Axios Finish Line: The dignity mirror effect
Published Date: 2/6/2024
Source: axios.com

If you're tired of insult-slinging and debates that go in circles, you're not alone.

  • A stunning 85% of Americans — of all ages and viewpoints — say the tone and nature of political debate has gotten worse over the last several years, according to Pew Research Center.

What's happening: The rising power and prominence of the nation's loudest, meanest voices obscures what most of us personally experience: Most people are sane and generous — and too busy to tweet.

Now, an organization of activists, professors and consultants is appealing to that majority by leaning into a disappearing quality — treating others with dignity.

  • UNITE, a group founded by Special Olympics chair Timothy Shriver is getting buzz with its "Dignity Index," which scores tweets, cable news segments, debates and speeches on a scale of 1 to 8.
  • For example, speech that earns a score of 1 is calling for violence against those who disagree with you. Speech that earns a perfect 8 puts yourself in the other person's shoes.

Here are some recent examples of political speech — on social media and on TV — that were scored by a bipartisan group of panelists using the index.

🥊 "The D.C. elites who facilitated this mess do not care about you, and they do not work for you. They work for themselves. They seek to accumulate power at your expense, to pursue an agenda that is harmful to the American people." —Gov. Ron DeSantis in a video on X on Jan. 21.

  • The average score was 3, which embodies the sentiment, "Those people hate us and want to hurt us."

🔎 Zoom in: To elevate a message to the dignity end of the scale, you would leave out any mention of motives or character and stick to the other side's statements and actions, panelists said.

Here are a couple that scored higher:

📱 "The call from the White House was not necessary but still appreciated. We can disagree without demonizing." —former Republican Gov. Asa Hutchinson on Jan. 17 in response to White House Chief of Staff Jeff Zients apologizing for the DNC's snarky remarks when Hutchinson suspended his presidential bid.

  • Most panelists scored Hutchinson's tweet a 6, which says, "We have more in common than we think."

💡 "I met probably 50 Trump people waiting in line. Every single one of them thoughtful, hospitable, friendly — all of them so frustrated that they feel nobody's listening to them except Donald Trump." —Rep.
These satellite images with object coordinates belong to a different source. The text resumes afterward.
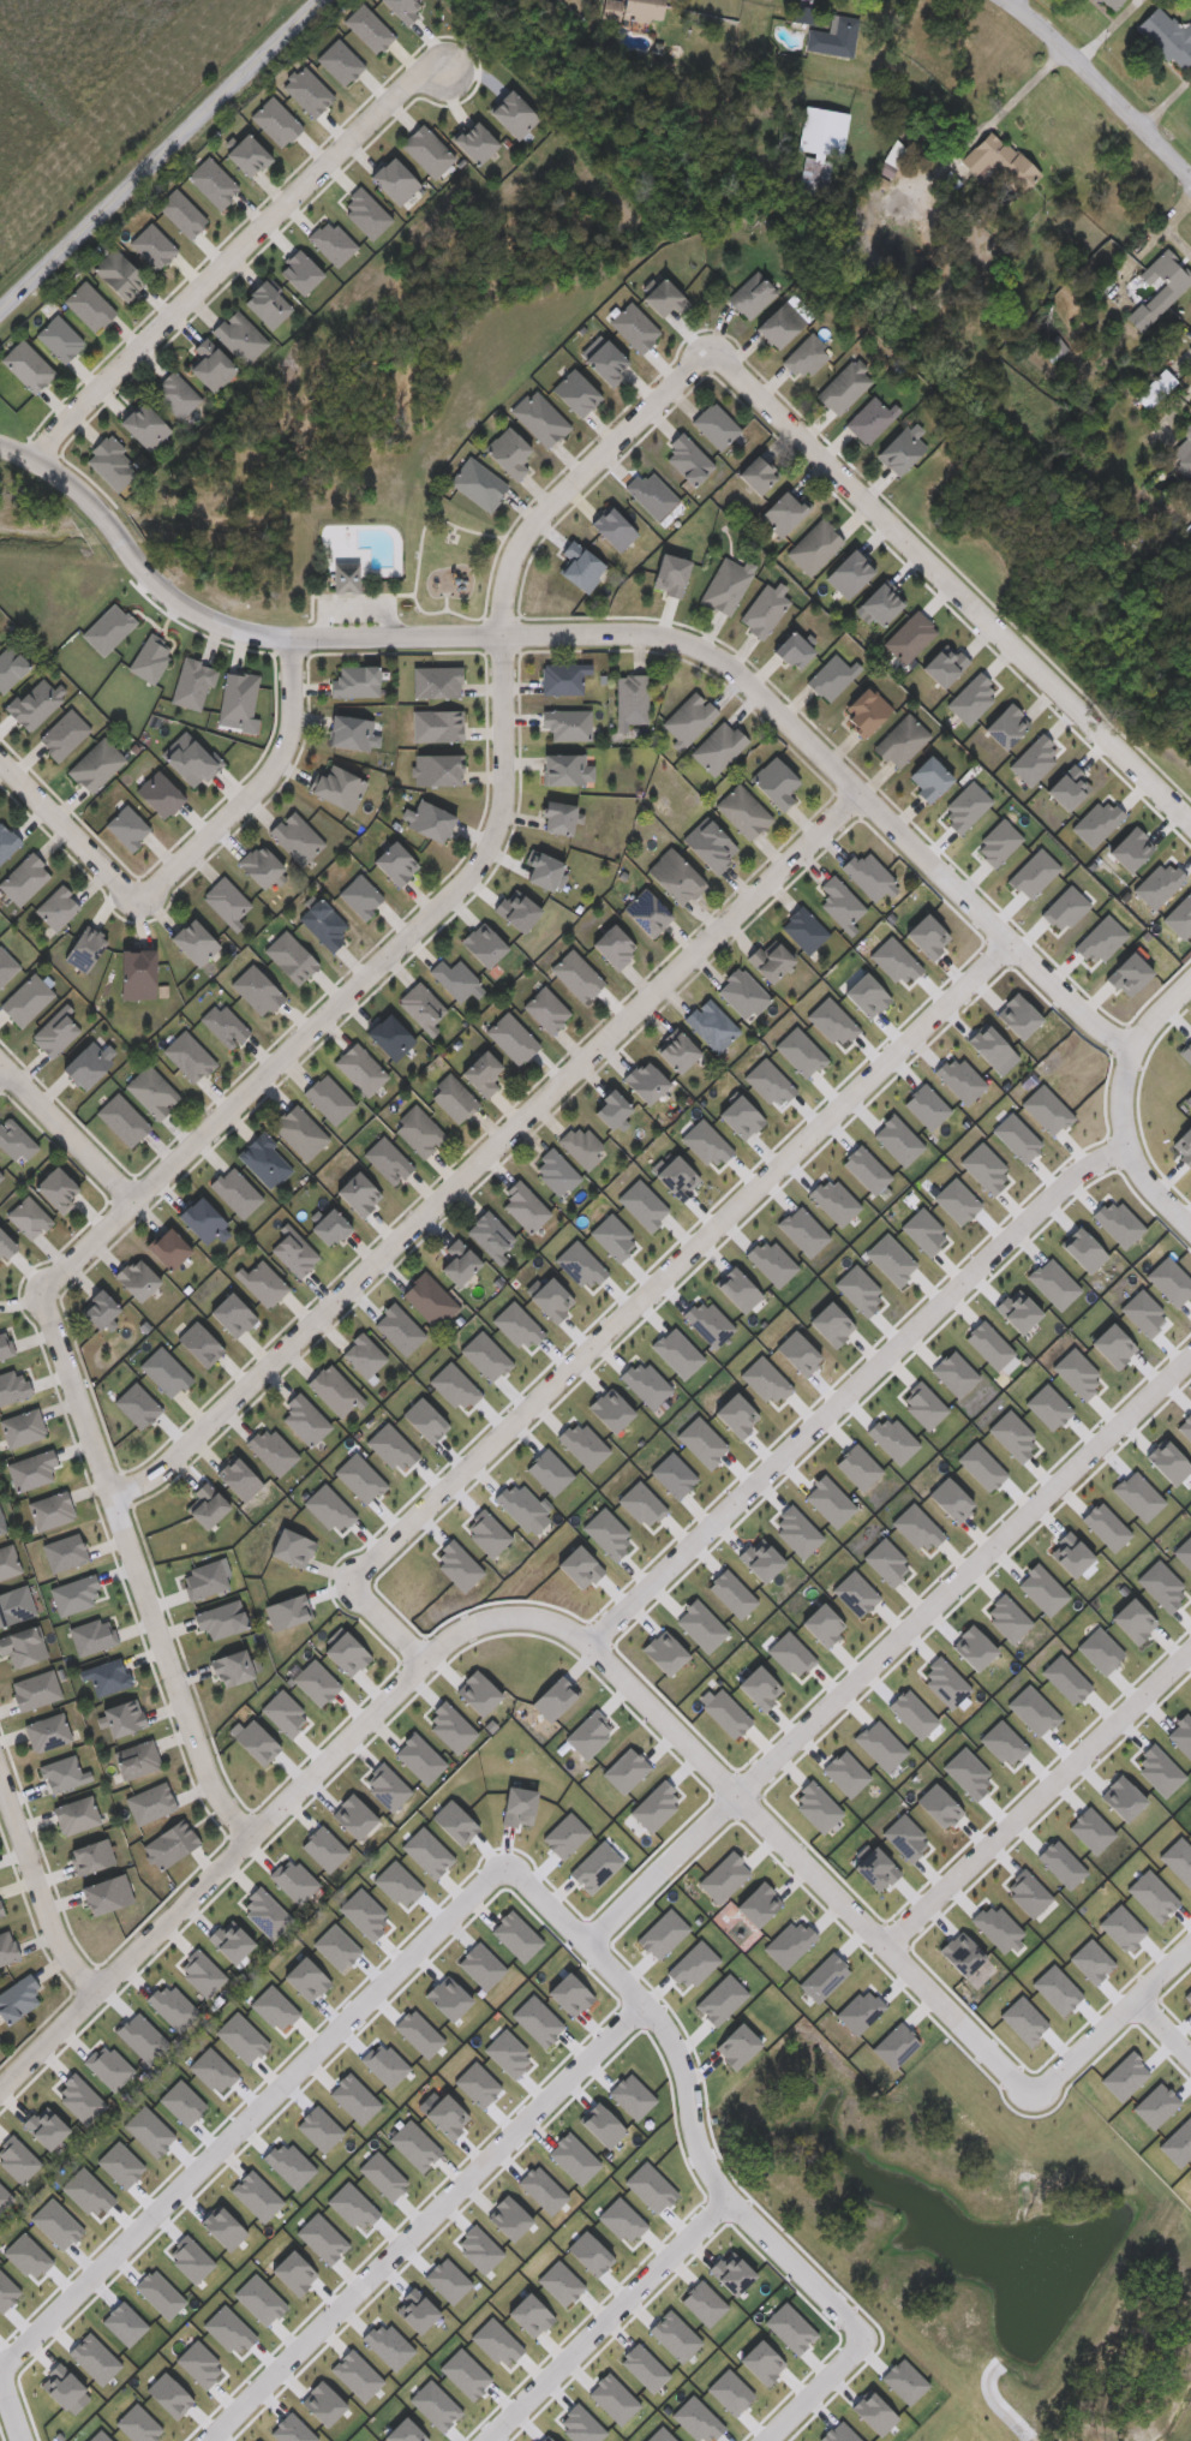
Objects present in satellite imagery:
building: (1107, 4)
building: (629, 9)
building: (800, 12)
building: (804, 17)
building: (831, 35)
building: (1165, 36)
road: (1094, 90)
building: (512, 112)
building: (474, 139)
building: (816, 148)
building: (427, 149)
building: (247, 153)
road: (161, 155)
building: (996, 161)
building: (394, 178)
road: (235, 265)
building: (119, 274)
building: (1158, 287)
building: (751, 294)
building: (663, 296)
building: (266, 303)
building: (779, 323)
building: (239, 336)
building: (60, 337)
building: (1051, 348)
building: (805, 355)
building: (606, 362)
building: (28, 365)
building: (210, 365)
building: (844, 386)
road: (1190, 387)
building: (1153, 388)
building: (576, 392)
building: (175, 394)
building: (540, 417)
building: (869, 418)
building: (144, 425)
building: (715, 425)
building: (901, 448)
building: (1184, 451)
building: (508, 452)
building: (687, 459)
building: (110, 463)
building: (756, 473)
building: (478, 482)
road: (578, 483)
building: (652, 493)
building: (782, 511)
building: (815, 545)
building: (580, 565)
building: (849, 572)
building: (345, 573)
building: (433, 582)
building: (726, 584)
road: (950, 587)
building: (880, 603)
building: (764, 608)
building: (106, 628)
building: (909, 635)
road: (610, 636)
building: (792, 649)
building: (147, 655)
building: (10, 667)
building: (563, 676)
building: (832, 676)
building: (190, 680)
building: (356, 680)
building: (238, 697)
building: (631, 699)
building: (35, 702)
building: (864, 710)
building: (688, 718)
building: (567, 723)
building: (352, 732)
building: (62, 734)
building: (900, 740)
building: (717, 747)
building: (190, 759)
building: (96, 765)
building: (566, 769)
building: (929, 777)
building: (775, 781)
building: (338, 787)
road: (261, 791)
building: (159, 794)
building: (743, 810)
building: (557, 816)
building: (430, 820)
building: (127, 826)
road: (69, 830)
building: (296, 837)
building: (7, 842)
building: (709, 844)
building: (395, 862)
building: (261, 864)
building: (544, 871)
building: (868, 873)
building: (675, 875)
building: (25, 878)
building: (361, 895)
building: (227, 899)
building: (840, 901)
building: (58, 906)
building: (647, 911)
building: (323, 922)
building: (803, 928)
building: (194, 941)
building: (614, 946)
building: (770, 959)
building: (137, 973)
building: (576, 974)
building: (457, 979)
building: (742, 992)
building: (27, 998)
road: (347, 999)
building: (422, 1004)
building: (546, 1009)
road: (1157, 1013)
building: (711, 1024)
building: (55, 1032)
building: (389, 1036)
building: (512, 1037)
building: (677, 1051)
building: (88, 1063)
building: (361, 1068)
road: (1, 1069)
building: (482, 1072)
building: (645, 1080)
building: (152, 1090)
building: (453, 1097)
building: (611, 1108)
building: (300, 1131)
building: (418, 1131)
road: (69, 1132)
building: (13, 1139)
building: (580, 1145)
road: (1126, 1147)
road: (490, 1149)
building: (265, 1160)
building: (555, 1170)
building: (0, 1176)
building: (56, 1189)
building: (358, 1192)
building: (524, 1206)
building: (28, 1216)
building: (202, 1220)
building: (329, 1226)
building: (489, 1233)
building: (5, 1244)
building: (167, 1247)
building: (293, 1250)
building: (458, 1261)
building: (136, 1277)
building: (262, 1282)
building: (429, 1299)
road: (640, 1299)
building: (99, 1308)
building: (4, 1345)
building: (363, 1355)
road: (855, 1385)
building: (12, 1386)
building: (334, 1390)
building: (304, 1419)
building: (22, 1427)
building: (32, 1470)
building: (206, 1505)
building: (51, 1509)
building: (2, 1525)
building: (8, 1561)
road: (141, 1568)
road: (965, 1573)
building: (220, 1618)
building: (23, 1645)
building: (231, 1666)
road: (623, 1669)
building: (107, 1676)
building: (122, 1716)
building: (47, 1731)
building: (137, 1757)
building: (63, 1773)
road: (1037, 1796)
building: (76, 1813)
road: (237, 1855)
road: (659, 1864)
road: (38, 1892)
road: (840, 1901)
building: (7, 1948)
road: (392, 1973)
building: (17, 1998)
road: (1162, 2024)
road: (1068, 2057)
road: (423, 2220)
road: (847, 2313)
road: (598, 2315)
road: (11, 2409)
Dean Phillips, (D-Minn.) on Jan. 23, speaking on CNN about attending a Trump rally.

  • The average score was 6, characterized by "can see the good in the other side."

How it works: "It's not our disagreements that cause division," says Tom Rosshirt, chief strategist at UNITE and lead author of the index. "It's contempt that causes division."

  • "The trouble with politics today is that the benefits of contempt outweigh the costs," he says. "You can use it to raise money; you can use it to get on television."
  • "We know that treating people with contempt in our family will cause our family to fall apart. What we don't yet know is that treating each other with contempt will tear our country apart."

Zoom in: UNITE rolled out the Index in Utah ahead of the 2022 midterm elections and invited a panel of Utahns to get together and score political speech.

  • The intrigue: Even when panelists didn't support the same candidates, they often did agree on how those candidates' words should be scored.
  • And those who used the index reported a "mirror effect." Scoring others' speech with dignity in mind pushed them to consider their own speech.

Susie Estrada, a graduate student in education at the University of Utah and one of the scorers in the pilot program, said she started noticing contempt in her own internal monologue — the way she was speaking to herself.

  • "It's not easy to offer up dignity, especially when we're all unlearning past behaviors," she says.

Steven Lehnhof, another Utah student and scorer, who says he's a left-leaning moderate but lives in a conservative part of Utah, tells Axios he uses the index when speaking to friends and even his fiancée, whose views are sometimes more conservative than his own.

  • "Once you have someone in a room and you have to acknowledge their worth, that's when the conversation flows positively," he says.